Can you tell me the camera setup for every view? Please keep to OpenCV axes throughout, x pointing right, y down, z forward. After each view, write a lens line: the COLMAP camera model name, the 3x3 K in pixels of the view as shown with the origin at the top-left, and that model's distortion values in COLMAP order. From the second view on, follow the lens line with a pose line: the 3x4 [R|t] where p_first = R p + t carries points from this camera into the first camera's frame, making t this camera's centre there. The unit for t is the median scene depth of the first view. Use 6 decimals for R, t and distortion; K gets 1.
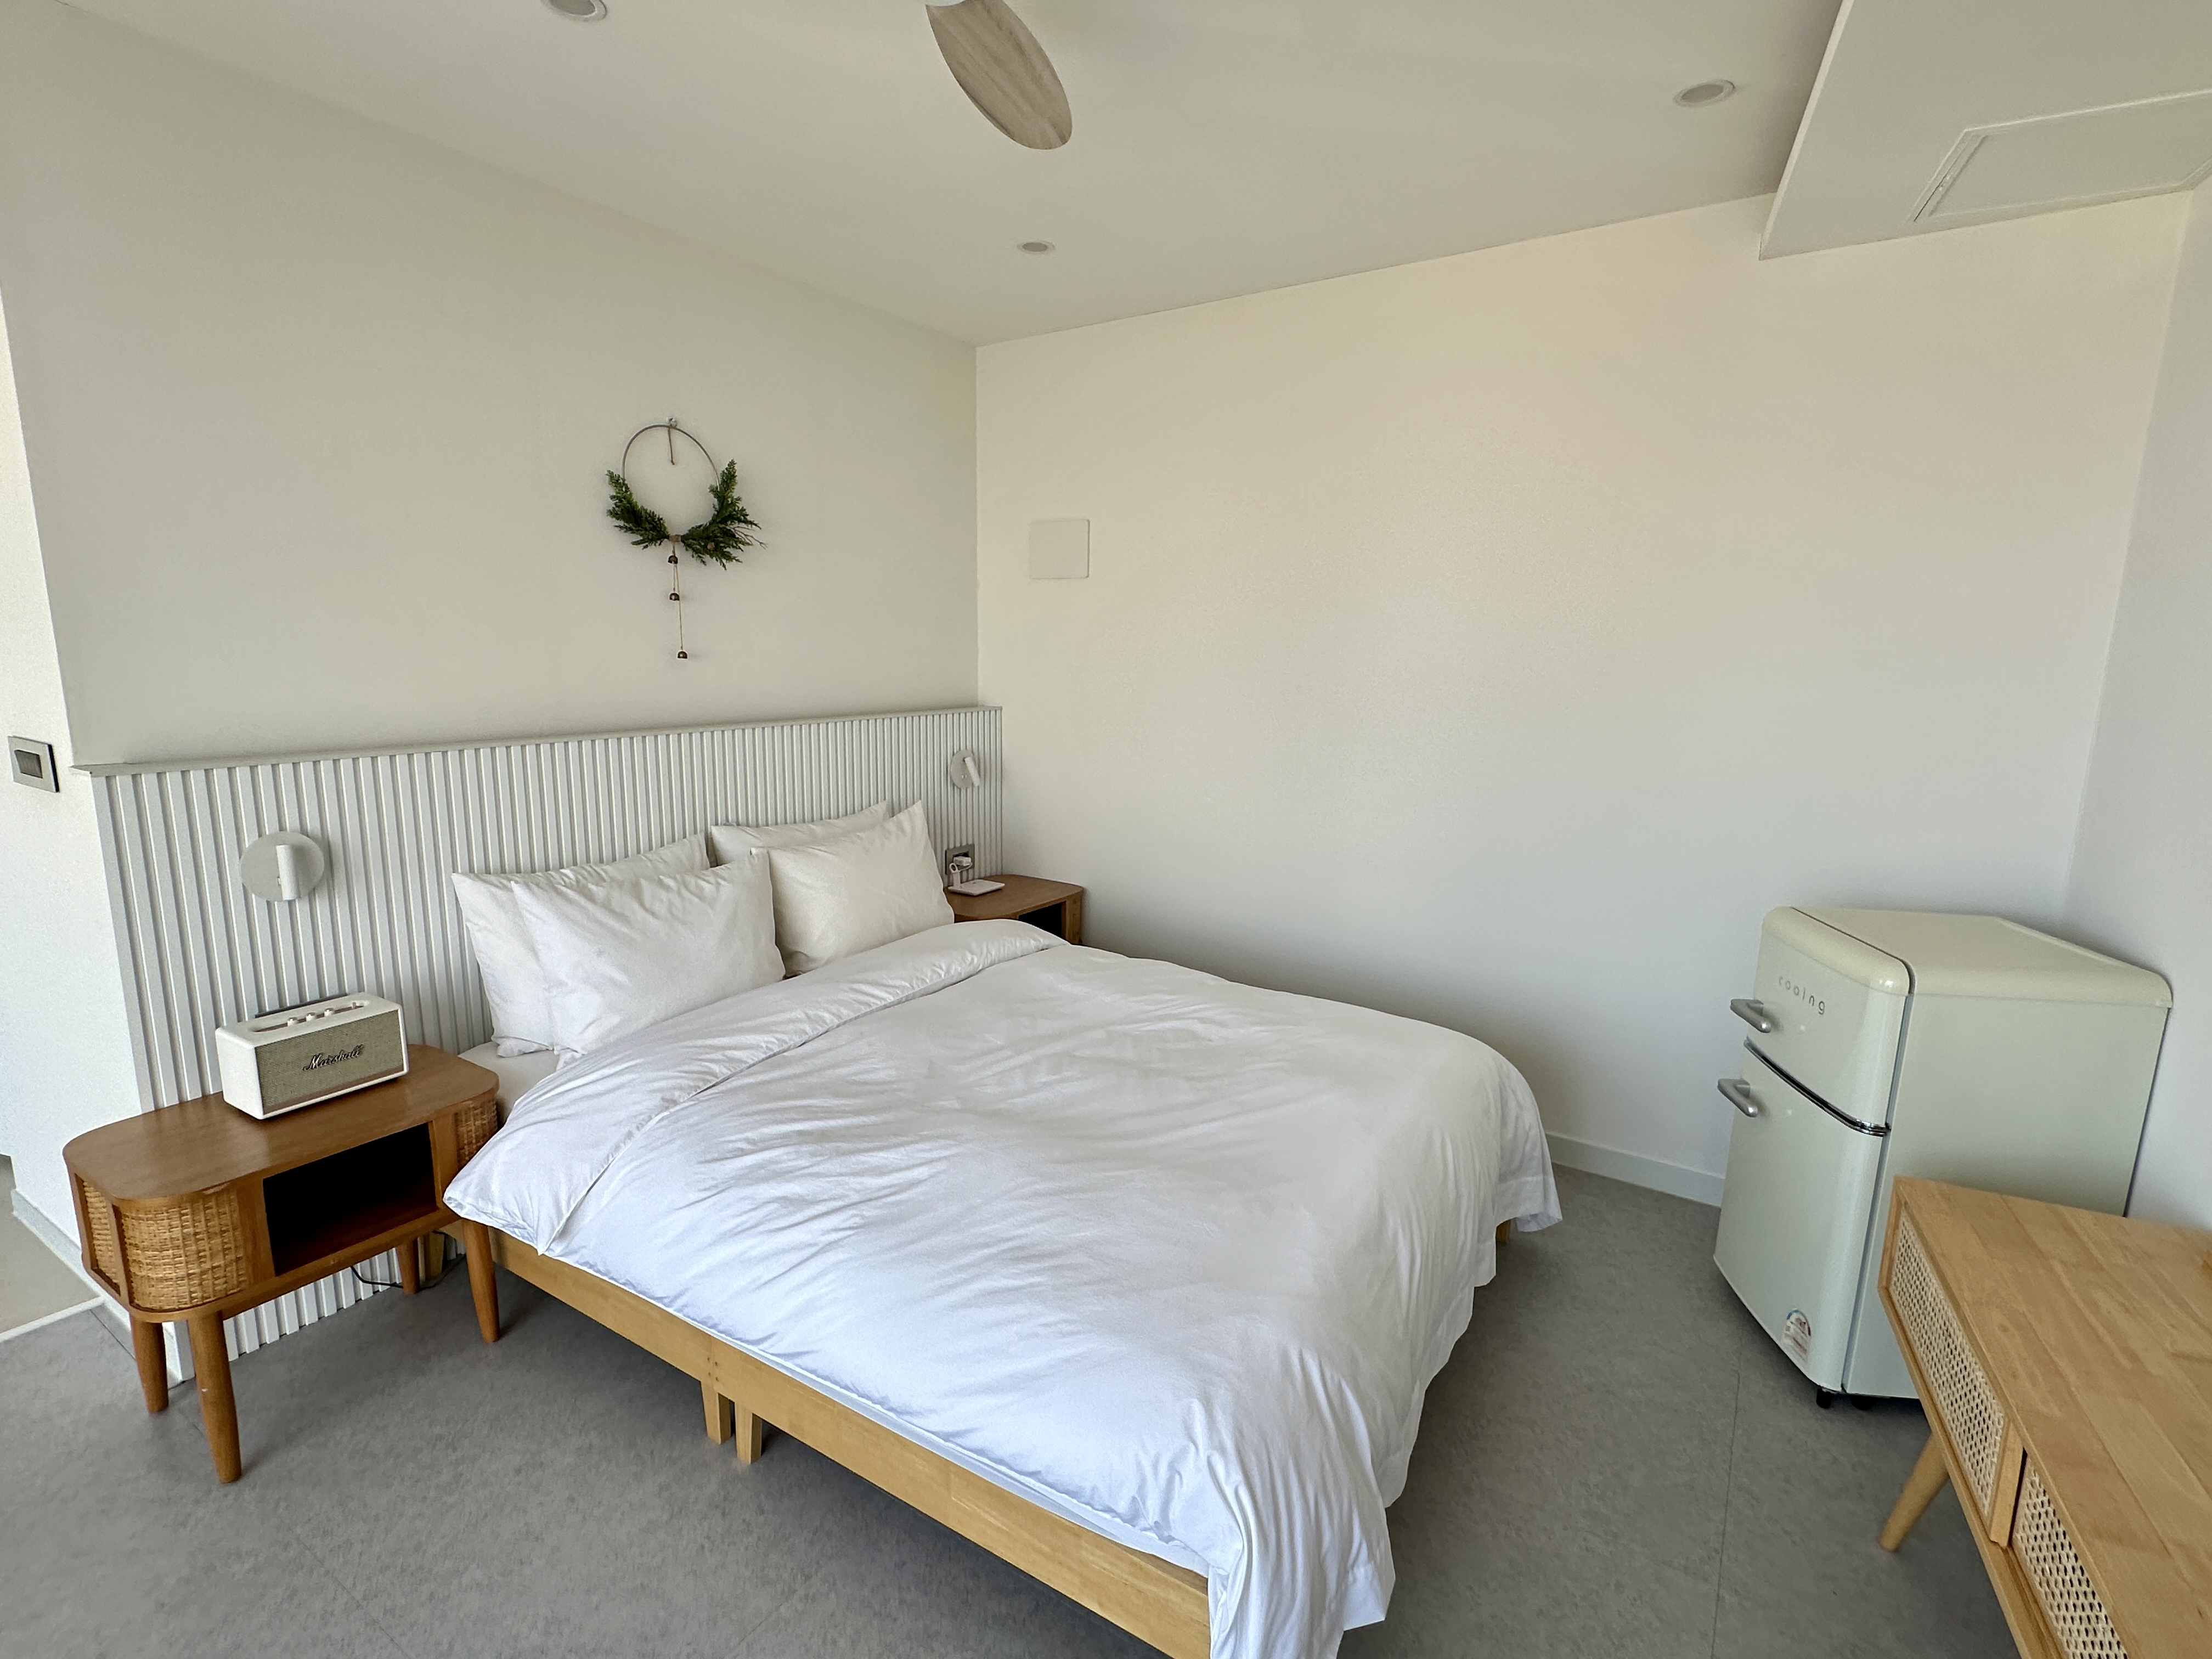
lens RADIAL K [[1059.3, 0, 1113.5], [0, 1059.3, 826.1], [0, 0, 1]] dist [-0.004623, 0.000147]
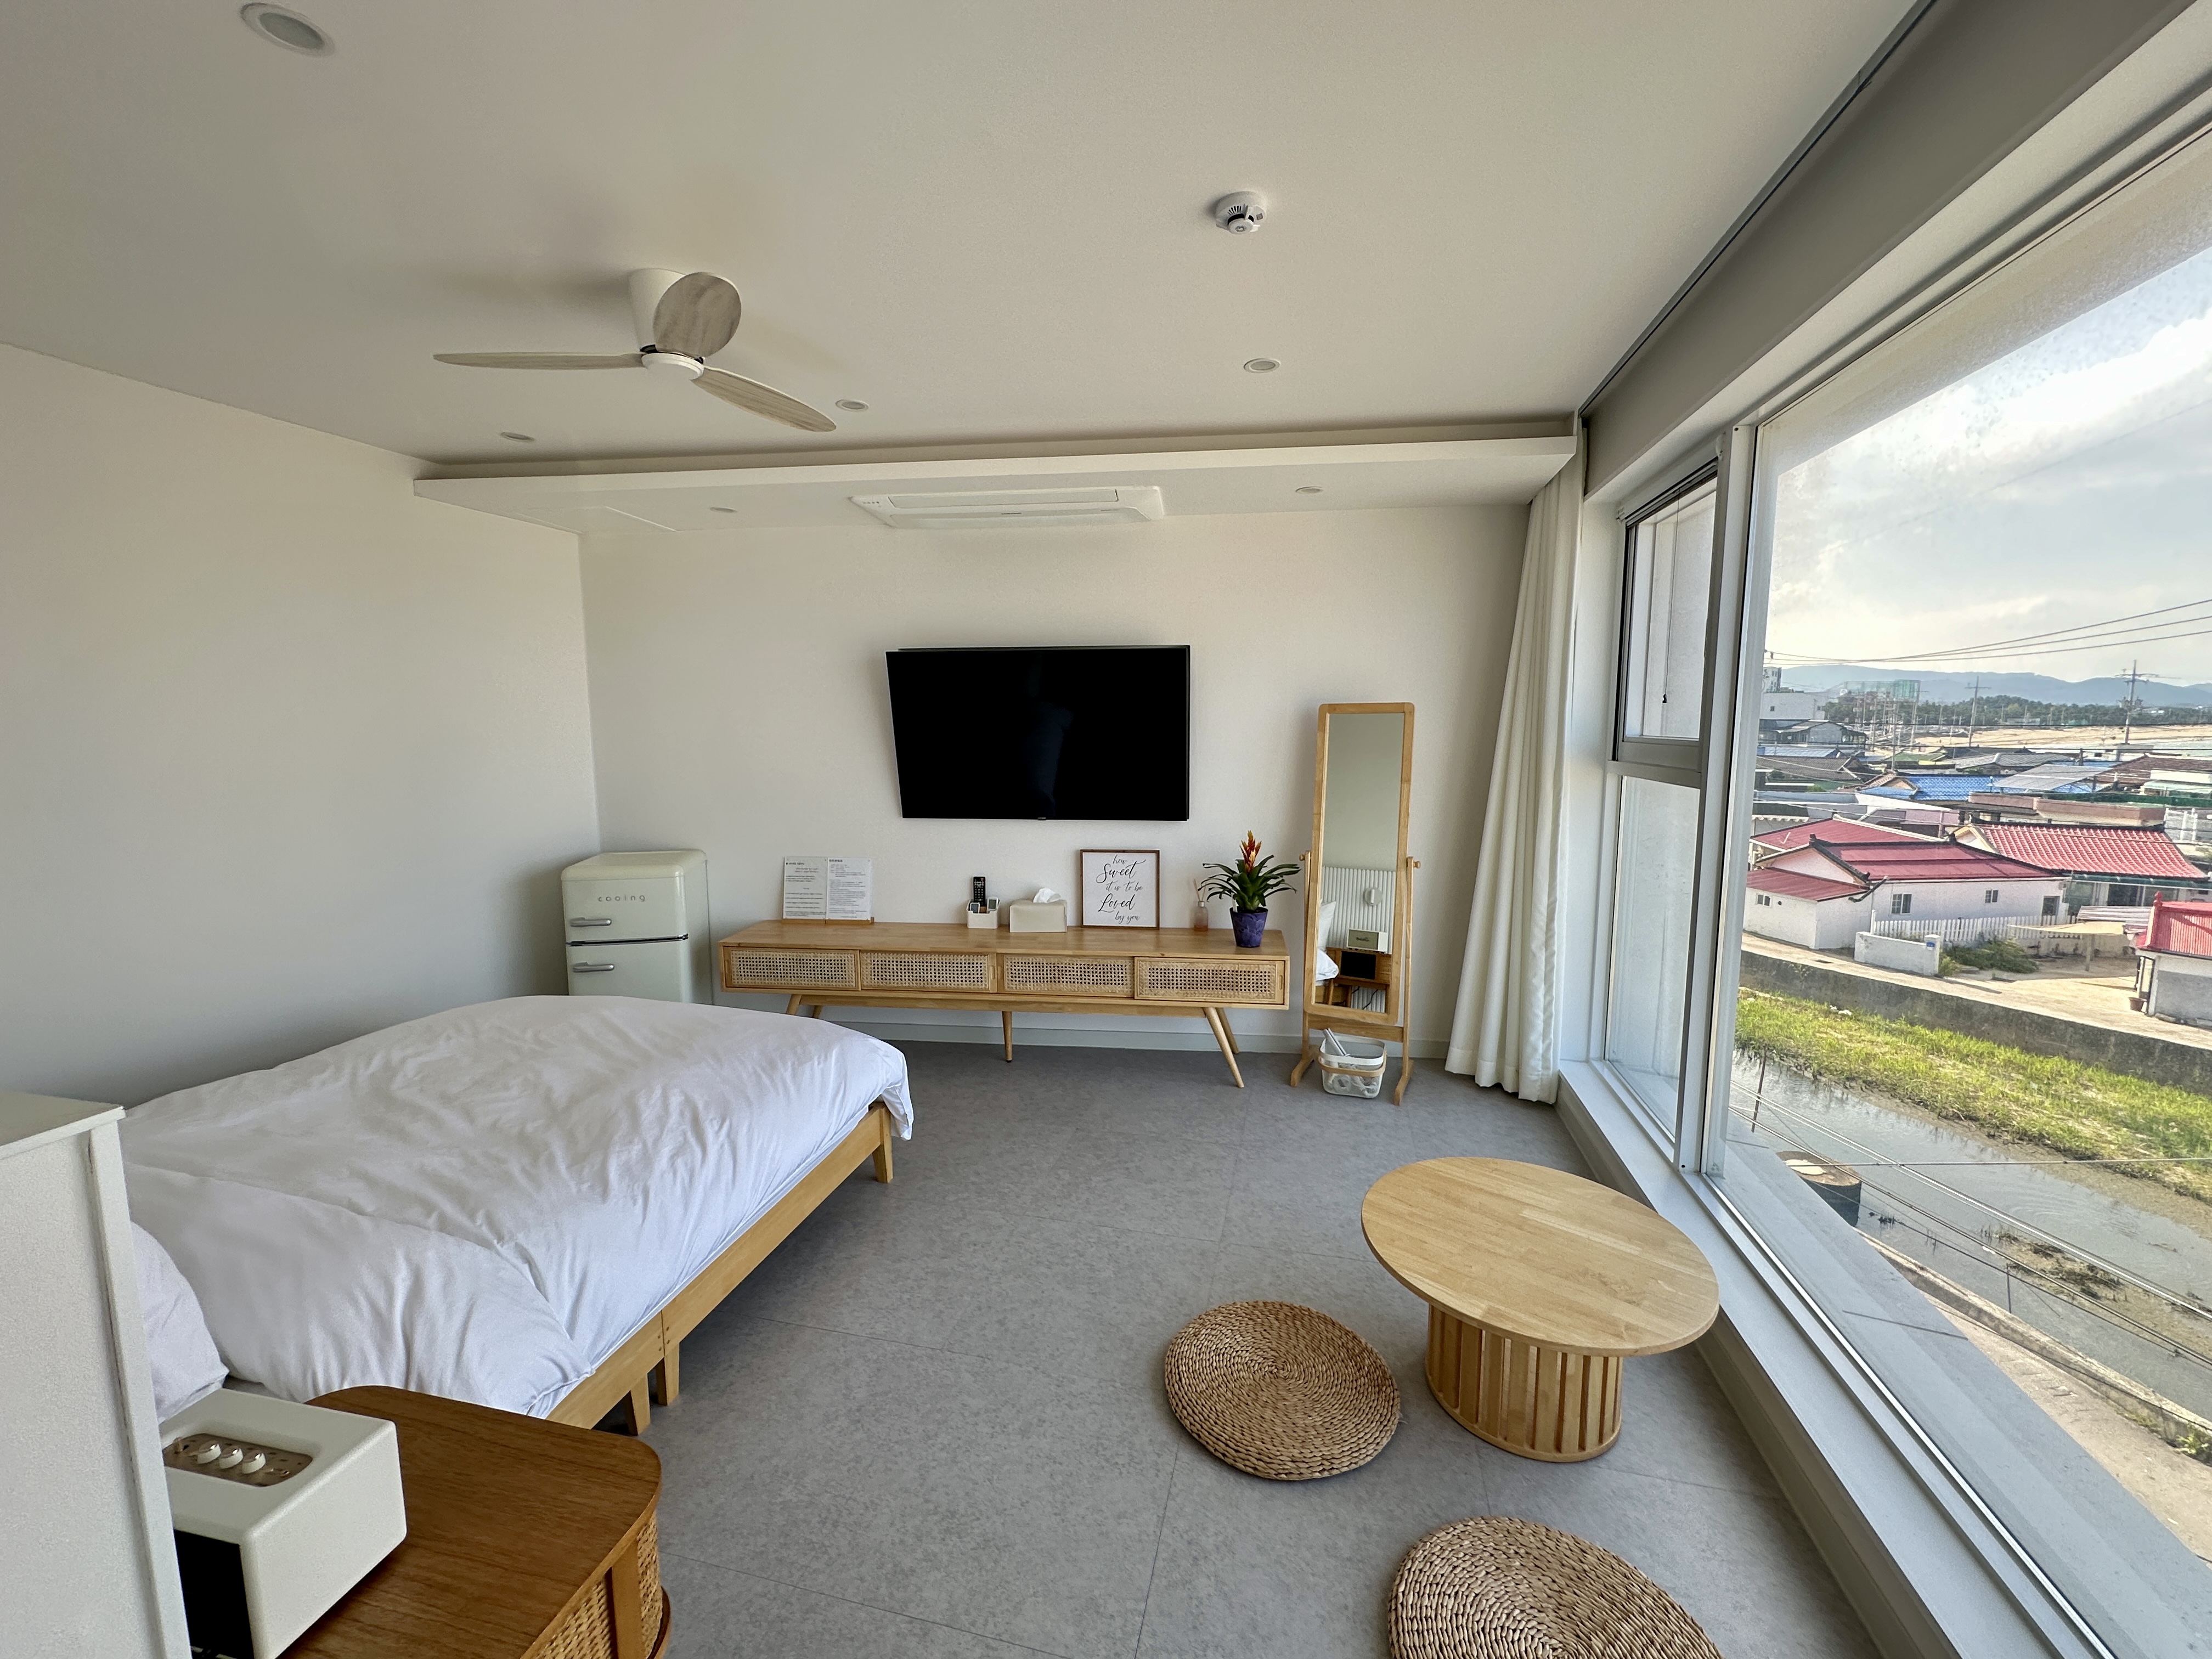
lens RADIAL K [[882.8, 0, 1106.7], [0, 882.8, 824.1], [0, 0, 1]] dist [-0.000076, -0.000061]
pose [[-0.338916, -0.117652, 0.933431, -1.456471], [0.162621, 0.969890, 0.181293, -0.162691], [-0.926656, 0.213239, -0.309578, 0.736766]]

********************

§ **TRY IT**
Repeat the listing word for word, and skip every picture it contains.

§ **EXERCISE RESULT**
Can you tell me the camera setup for every view? Please keep to OpenCV axes throughout, x pointing right, y down, z forward. After each view, write a lens line: the COLMAP camera model name, the 3x3 K in pixels of the view as shown with the origin at the top-left, and that model's distortion values in COLMAP order. From the second view on, follow the lens line with a pose line: the 3x4 [R|t] where p_first = R p + t carries points from this camera into the first camera's frame, making t this camera's centre there. The unit for t is the median scene depth of the first view. Use 6 decimals for R, t and distortion; K gets 1.
lens RADIAL K [[1059.3, 0, 1113.5], [0, 1059.3, 826.1], [0, 0, 1]] dist [-0.004623, 0.000147]
lens RADIAL K [[882.8, 0, 1106.7], [0, 882.8, 824.1], [0, 0, 1]] dist [-0.000076, -0.000061]
pose [[-0.338916, -0.117652, 0.933431, -1.456471], [0.162621, 0.969890, 0.181293, -0.162691], [-0.926656, 0.213239, -0.309578, 0.736766]]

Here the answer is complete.